=== Records shown ===

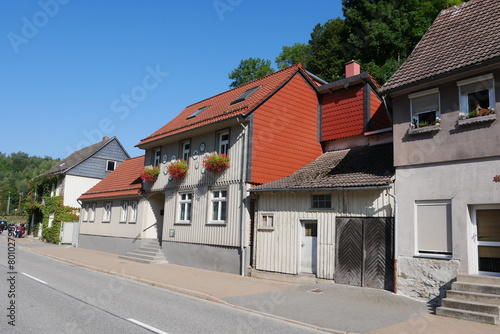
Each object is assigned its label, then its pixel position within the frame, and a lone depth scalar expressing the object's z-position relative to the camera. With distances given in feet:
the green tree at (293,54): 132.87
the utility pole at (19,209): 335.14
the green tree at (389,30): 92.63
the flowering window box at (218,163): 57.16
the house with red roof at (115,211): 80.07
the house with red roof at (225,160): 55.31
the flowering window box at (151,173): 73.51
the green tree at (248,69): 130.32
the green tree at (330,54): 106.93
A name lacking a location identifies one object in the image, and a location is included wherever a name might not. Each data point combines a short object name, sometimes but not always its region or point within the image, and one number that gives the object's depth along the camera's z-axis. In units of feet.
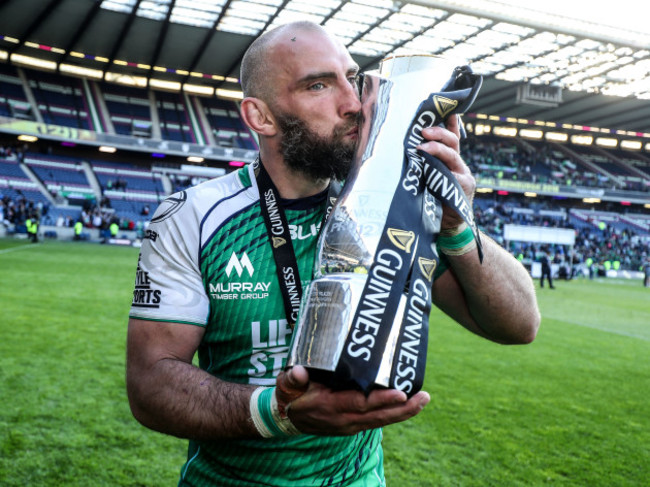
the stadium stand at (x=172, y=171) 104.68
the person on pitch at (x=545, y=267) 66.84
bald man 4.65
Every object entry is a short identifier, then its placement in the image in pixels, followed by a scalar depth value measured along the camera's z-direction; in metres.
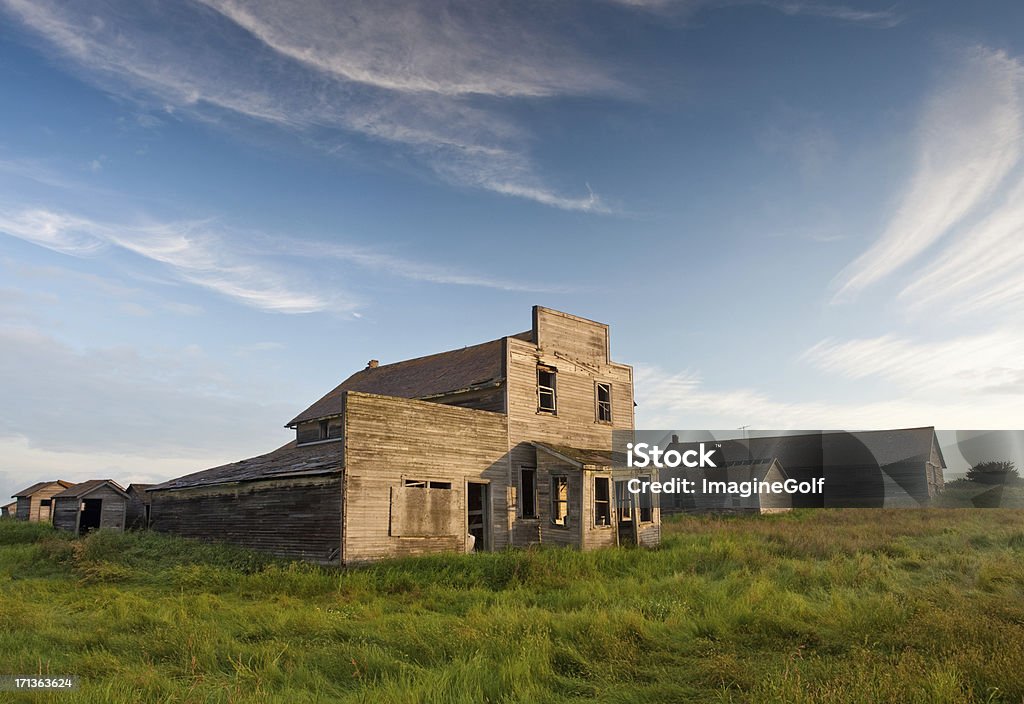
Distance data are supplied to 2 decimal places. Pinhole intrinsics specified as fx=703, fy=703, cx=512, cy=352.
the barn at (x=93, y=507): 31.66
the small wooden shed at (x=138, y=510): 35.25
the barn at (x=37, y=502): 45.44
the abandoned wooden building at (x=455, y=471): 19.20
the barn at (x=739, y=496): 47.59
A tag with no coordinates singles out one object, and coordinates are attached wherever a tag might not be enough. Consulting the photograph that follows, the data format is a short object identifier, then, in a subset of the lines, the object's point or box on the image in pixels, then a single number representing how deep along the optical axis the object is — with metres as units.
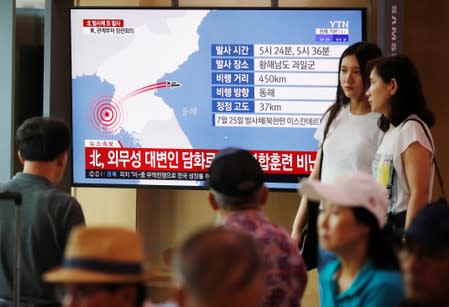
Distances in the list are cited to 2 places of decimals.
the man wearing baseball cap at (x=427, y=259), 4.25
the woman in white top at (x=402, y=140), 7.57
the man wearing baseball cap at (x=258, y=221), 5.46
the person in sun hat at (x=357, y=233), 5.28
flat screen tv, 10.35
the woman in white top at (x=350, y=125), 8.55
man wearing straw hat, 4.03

===

Exercise goal:
All that should be written out is the stretch of lines above between the one holding "the man wearing baseball cap at (x=427, y=259), 4.25" and the one holding "flat screen tv, 10.35", inclusive, exactly as given.

Answer to this exercise:
the man wearing baseball cap at (x=427, y=259), 4.25
the woman in white top at (x=402, y=140), 7.57
the man wearing baseball cap at (x=258, y=221), 5.46
the person in sun hat at (x=357, y=233), 5.28
flat screen tv, 10.35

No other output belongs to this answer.